CoreWeave has also strengthened its software stack by acquiring Weights & Biases, an AI developer platform, in May 2025. The deal has added 1,600 new clients to CoreWeave's customer base. The acquisition has enabled CoreWeave to offer an integrated observability feature within its cloud platform. Hence, it is easier for clients to identify factors affecting the performance and reliability of the AI workloads running on CoreWeave's data centers.
Software stack
CoreWeave's differentiated software stack, built atop its GPU infrastructure, is helping improve margins and create a sticky customer base. In October 2025, the company launched Serverless RL, the first publicly available and fully managed reinforcement learning capability. This new service will enable organizations to improve AI agents with reinforcement learning, without investing in costly hardware and software infrastructure and deep expertise. Customers also pay based only on their usage, which makes it cheaper and easier for clients to opt for this service. This new service can add recurring revenue streams in the coming quarters.

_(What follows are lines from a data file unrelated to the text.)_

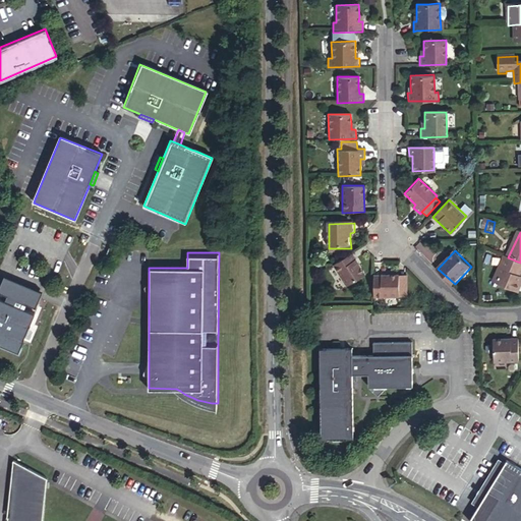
[(367,276),(353,254),(334,266),(348,288),(367,276)]
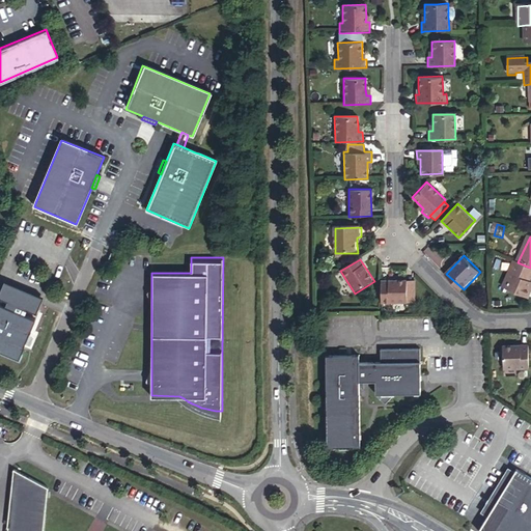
[(530,268),(518,262),(514,261),(503,287),(528,299),(530,292),(530,281),(530,282),(530,281),(530,268)]
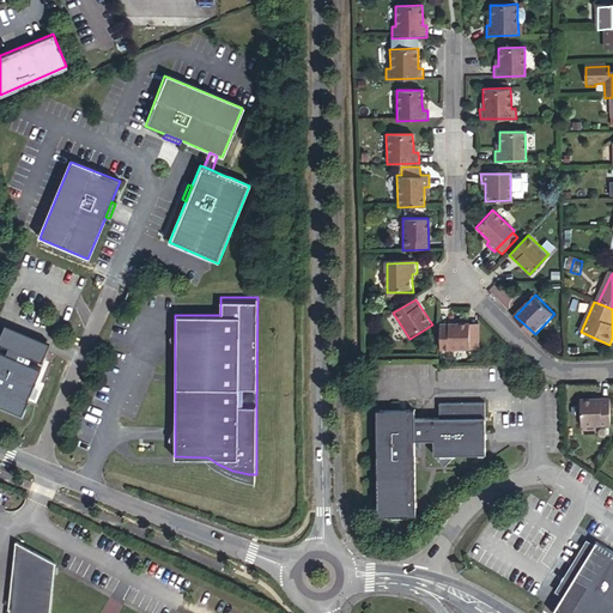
[(441,326),(441,352),(472,352),(471,326),(471,325),(441,326)]
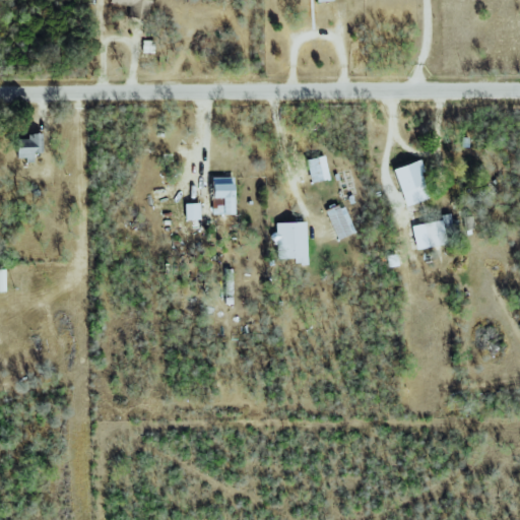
[(110,0),(110,3),(131,7),(130,17),(147,20),(149,0),(110,0)]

CoreWeave is also improving its platform with software tools such as Mission Control and SUNK (Slurm on Kubernetes). These tools enable clients to run and monitor workloads on CoreWeave's platform easily. The ease of use further translates into higher customer loyalty.
Valuation
CoreWeave is currently trading at 18.7 times sales, which may seem high for an unprofitable company. However, the valuation can be justified considering its huge market opportunity and exceptional multi-year revenue visibility.
Analysts expect the company's revenues to soar from a projected $5.27 billion in fiscal 2025 to $18.09 billion by the end of fiscal 2027. MoffettNathanson analyst Nick Del Deo has projected an even faster revenue growth trajectory for the company, with revenues reaching in the $25 billion range by 2028. If the company actually achieves such rapid growth, you may not see any significant discount to its valuation from current levels.
Still assuming a 20% to 30% discount (to be more conservative), you can expect its price-to-sales multiple to fall to 13 times to 15 times. This translates into the market capitalization of $235.2 billion to $271.3 billion by the end of fiscal 2027, up 3.5 times to 4.1 times its current market capitalization of around $66 billion.
CoreWeave faces several challenges, including customer concentration risk, increased competition from hyperscalers, and funding risk. Hence, investors can manage the downside of this high-risk, high-reward stock by opting for a dollar-cost averaging strategy and gradually building a position.